◆ **Texto**
------------------------------------------------------------

Horas antes, no Greenwich Hotel, enquanto a neve matutina começava a cair do lado de fora, Driver se serviu de café e avaliou os meses de possíveis aparições em cerimônias de premiação por seu trabalho em “História de um Casamento”. (Ele foi indicado para o prêmio de melhor ator no Globo de Ouro e no Screen Actors Guild Awards e deve estar entre os indicados ao Oscar, quando os candidatos forem anunciados em 13 de janeiro.)

“Atuar sempre está repleto dessas estranhas justaposições”, ele disse. “Não é algo glamoroso quando você está fazendo, mas é vendido como se fosse”.

No ano passado, ele foi indicado pela primeira vez ao Oscar, por seu papel em “Infiltrado na Klan”, de Lee, no qual interpretou um detetive judeu infiltrado na Klu Klux Klan. “É incrivelmente lisonjeiro”, disse Driver sobre a indicação ao Oscar, acrescentando que “não tenho controle algum sobre isso”.

A única maneira que ele encontrou de metabolizar esse tipo de reconhecimento foi pensar em sua indicação como resultado de um esforço coletivo. “Conheço muita gente que trabalha com muito afinco e quase nunca consegue esse reconhecimento, e por isso não sei como processar isso, ou que significado conferir a isso”, ele disse.

Em pessoa, Driver tem o comportamento polido mais firme do fuzileiro naval que foi antes de estudar na escola Juilliard, e não há como fazê-lo dizer mais do que pretende. Em dado instante, ao concluir um pensamento, Driver me informou: “Esse é o fim da sentença”. O único momento em que ele hesitou em uma resposta ou sorriu com embaraço foi ao falarmos sobre a cerimônia de premiação da qual participaria naquela noite.

“Acredito que todo mundo, em qualquer trabalho, deseje reconhecimento”, ele terminou por dizer, ainda que tenha ponderado se, no caso dos atores, assumir esse desejo não representa um risco, porque eles não têm onde se esconder. “Não existe separação com relação àquilo que eu sou”, disse Driver. “Não tenho um instrumento. Não toco violoncelo. Você mesmo é o instrumento, e isso de alguma forma o torna mais vulnerável”.

------------------------------------------------------------

◆ **Itens fornecidos**
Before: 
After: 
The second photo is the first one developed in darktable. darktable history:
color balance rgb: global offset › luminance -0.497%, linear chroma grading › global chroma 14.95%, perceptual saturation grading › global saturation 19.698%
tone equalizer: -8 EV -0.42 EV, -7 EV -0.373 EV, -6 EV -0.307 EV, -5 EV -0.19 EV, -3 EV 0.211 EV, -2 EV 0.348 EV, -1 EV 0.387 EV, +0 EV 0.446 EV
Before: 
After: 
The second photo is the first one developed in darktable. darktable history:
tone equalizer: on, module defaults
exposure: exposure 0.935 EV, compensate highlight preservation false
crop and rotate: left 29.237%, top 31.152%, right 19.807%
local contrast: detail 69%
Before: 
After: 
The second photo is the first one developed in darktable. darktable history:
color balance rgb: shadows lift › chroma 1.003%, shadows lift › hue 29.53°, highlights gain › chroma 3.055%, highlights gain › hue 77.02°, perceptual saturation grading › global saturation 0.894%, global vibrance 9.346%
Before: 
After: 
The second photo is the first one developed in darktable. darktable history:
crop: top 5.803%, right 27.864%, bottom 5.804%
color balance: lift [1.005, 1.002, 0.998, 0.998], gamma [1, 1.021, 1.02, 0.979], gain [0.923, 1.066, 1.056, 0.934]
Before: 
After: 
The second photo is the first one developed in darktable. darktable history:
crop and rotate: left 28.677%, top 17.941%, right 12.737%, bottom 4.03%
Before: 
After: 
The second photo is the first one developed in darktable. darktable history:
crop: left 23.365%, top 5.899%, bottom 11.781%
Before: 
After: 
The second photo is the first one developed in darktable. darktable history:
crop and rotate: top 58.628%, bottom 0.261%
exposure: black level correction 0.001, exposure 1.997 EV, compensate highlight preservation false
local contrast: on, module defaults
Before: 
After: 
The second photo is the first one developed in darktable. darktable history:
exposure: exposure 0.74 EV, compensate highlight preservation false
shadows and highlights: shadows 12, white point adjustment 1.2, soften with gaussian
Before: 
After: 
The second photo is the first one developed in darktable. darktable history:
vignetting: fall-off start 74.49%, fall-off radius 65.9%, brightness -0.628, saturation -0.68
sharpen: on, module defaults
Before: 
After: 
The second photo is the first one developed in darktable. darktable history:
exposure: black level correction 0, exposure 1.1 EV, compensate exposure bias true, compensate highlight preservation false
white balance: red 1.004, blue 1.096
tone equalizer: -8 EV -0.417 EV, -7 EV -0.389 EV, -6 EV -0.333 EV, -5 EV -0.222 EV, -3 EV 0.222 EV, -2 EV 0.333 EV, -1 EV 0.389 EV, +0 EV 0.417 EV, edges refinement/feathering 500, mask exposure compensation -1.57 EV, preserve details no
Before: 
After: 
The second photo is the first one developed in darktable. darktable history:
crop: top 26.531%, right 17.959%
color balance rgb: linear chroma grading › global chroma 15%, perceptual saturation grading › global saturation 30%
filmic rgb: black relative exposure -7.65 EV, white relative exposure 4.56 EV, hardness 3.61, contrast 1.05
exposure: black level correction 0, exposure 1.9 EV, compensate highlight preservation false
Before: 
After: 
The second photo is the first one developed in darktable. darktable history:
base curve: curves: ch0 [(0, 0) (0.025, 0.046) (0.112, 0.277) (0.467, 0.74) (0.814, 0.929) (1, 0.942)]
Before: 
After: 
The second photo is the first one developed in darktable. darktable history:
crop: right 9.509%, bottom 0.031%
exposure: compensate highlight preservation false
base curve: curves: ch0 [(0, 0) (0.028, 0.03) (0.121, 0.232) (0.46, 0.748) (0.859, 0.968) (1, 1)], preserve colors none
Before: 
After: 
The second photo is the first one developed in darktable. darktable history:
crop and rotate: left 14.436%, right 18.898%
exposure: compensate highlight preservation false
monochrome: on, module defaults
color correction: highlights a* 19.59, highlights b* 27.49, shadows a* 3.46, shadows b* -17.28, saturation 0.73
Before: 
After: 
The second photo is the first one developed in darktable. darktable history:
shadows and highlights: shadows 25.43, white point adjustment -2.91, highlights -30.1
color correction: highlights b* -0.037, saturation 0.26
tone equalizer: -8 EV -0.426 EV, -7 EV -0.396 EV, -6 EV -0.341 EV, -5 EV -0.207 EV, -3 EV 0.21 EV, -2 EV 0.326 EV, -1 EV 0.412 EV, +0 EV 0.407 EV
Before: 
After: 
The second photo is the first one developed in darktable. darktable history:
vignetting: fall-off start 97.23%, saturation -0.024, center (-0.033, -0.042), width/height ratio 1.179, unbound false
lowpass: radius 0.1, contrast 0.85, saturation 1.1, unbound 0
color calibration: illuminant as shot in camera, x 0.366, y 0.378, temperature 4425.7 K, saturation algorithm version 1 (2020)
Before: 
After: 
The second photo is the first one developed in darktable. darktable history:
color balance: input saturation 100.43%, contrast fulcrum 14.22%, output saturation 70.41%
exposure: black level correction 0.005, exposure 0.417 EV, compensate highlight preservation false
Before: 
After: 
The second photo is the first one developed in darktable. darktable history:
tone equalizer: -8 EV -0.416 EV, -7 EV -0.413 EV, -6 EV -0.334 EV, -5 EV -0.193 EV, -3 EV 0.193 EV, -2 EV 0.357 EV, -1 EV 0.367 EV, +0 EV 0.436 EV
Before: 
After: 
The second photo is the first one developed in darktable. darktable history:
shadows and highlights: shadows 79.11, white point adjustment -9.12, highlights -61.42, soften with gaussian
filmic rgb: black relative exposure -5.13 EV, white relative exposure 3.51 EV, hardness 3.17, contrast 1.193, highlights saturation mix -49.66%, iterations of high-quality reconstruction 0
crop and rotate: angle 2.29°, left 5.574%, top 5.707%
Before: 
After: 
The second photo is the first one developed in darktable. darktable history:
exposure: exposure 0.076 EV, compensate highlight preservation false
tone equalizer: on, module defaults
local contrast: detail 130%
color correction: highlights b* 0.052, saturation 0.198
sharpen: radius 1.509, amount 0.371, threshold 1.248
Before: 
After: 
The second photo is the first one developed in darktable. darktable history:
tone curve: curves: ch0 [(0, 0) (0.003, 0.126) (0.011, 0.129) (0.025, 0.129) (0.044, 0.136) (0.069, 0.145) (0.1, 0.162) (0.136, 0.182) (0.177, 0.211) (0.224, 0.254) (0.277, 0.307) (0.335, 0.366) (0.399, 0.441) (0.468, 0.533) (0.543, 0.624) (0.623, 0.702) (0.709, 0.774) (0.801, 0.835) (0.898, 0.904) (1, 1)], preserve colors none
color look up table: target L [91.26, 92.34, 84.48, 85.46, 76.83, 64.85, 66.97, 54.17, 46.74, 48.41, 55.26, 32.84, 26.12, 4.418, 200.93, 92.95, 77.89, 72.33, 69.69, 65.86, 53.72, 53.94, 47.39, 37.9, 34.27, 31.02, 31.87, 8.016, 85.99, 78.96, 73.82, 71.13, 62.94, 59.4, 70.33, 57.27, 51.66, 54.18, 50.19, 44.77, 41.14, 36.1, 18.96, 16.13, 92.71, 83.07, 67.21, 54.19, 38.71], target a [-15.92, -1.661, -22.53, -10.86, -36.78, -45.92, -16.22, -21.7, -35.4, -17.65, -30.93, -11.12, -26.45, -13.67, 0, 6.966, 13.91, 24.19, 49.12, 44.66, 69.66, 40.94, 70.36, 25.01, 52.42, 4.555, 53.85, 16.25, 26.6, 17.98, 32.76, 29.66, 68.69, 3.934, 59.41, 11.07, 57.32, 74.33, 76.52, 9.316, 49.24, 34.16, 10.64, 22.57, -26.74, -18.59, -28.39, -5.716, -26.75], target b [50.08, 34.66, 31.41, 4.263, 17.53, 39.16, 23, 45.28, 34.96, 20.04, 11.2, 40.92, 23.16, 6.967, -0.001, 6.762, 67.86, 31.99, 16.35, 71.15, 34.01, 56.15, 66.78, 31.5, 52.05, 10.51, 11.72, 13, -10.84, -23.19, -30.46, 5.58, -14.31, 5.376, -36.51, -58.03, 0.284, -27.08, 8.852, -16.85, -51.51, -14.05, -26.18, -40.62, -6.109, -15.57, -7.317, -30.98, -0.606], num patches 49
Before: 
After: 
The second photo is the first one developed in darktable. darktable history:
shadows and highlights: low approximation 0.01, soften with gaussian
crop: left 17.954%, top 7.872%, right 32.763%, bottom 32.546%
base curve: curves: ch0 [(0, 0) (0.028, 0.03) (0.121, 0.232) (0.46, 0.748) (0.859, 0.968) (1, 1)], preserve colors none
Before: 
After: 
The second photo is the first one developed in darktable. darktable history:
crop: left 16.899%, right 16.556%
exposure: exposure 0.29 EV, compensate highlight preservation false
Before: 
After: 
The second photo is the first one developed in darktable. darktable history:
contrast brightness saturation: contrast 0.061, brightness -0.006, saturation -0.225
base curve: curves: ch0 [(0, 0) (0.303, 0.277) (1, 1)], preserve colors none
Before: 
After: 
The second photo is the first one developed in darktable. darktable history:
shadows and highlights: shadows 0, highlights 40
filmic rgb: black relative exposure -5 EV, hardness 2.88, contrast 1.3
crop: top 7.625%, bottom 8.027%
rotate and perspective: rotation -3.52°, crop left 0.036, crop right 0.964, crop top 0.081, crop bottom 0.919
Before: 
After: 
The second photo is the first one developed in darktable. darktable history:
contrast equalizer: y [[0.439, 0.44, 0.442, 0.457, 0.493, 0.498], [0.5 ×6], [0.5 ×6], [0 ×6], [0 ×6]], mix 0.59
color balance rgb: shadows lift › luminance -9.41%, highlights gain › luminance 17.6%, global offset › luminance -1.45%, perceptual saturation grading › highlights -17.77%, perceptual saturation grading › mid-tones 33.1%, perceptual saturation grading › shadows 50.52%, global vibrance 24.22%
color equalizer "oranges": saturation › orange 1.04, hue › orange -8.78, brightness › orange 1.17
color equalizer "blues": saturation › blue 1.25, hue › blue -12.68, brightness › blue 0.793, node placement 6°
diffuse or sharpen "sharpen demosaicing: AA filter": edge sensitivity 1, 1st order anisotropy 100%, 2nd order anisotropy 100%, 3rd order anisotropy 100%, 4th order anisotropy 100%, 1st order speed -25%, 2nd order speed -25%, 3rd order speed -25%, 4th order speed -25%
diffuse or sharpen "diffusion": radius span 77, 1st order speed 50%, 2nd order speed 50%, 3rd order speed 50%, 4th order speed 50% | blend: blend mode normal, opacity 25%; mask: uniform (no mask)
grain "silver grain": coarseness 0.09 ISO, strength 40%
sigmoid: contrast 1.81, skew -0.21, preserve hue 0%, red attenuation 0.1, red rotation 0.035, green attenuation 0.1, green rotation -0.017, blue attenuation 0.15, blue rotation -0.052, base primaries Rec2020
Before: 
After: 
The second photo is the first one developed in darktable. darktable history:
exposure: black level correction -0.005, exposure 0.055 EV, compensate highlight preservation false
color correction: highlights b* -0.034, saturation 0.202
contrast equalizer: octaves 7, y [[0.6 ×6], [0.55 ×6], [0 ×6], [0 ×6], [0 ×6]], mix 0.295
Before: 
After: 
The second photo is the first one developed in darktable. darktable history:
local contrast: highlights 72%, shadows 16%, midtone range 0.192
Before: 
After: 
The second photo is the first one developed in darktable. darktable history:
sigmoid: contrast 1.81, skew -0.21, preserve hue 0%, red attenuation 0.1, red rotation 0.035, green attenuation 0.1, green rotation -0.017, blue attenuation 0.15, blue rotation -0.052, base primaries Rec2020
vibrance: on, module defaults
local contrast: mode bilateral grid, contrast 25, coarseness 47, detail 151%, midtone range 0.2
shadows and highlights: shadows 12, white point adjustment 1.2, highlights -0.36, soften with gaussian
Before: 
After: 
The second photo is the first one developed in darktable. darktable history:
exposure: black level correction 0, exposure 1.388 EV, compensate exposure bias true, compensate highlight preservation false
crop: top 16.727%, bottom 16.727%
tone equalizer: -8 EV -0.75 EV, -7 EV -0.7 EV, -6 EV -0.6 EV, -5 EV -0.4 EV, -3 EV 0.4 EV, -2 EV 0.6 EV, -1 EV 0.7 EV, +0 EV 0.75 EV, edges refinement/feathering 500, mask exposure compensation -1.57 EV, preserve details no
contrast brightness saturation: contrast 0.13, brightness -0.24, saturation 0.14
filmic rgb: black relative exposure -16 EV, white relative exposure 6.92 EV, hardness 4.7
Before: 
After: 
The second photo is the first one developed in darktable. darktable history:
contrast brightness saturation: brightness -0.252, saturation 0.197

------------------------------------------------------------

◆ **Tarefas a resolver**
A - Liste todas as premiações citadas no texto em que Driver foi indicado ou pode vir a ser indicado.
B - Segundo o texto, o que Driver foi antes de estudar na escola Juilliard?

◆ **Respostas por tarefa**
A - Globo de Ouro, Screen Actors Guild Awards e Oscar.

B - Fuzileiro naval.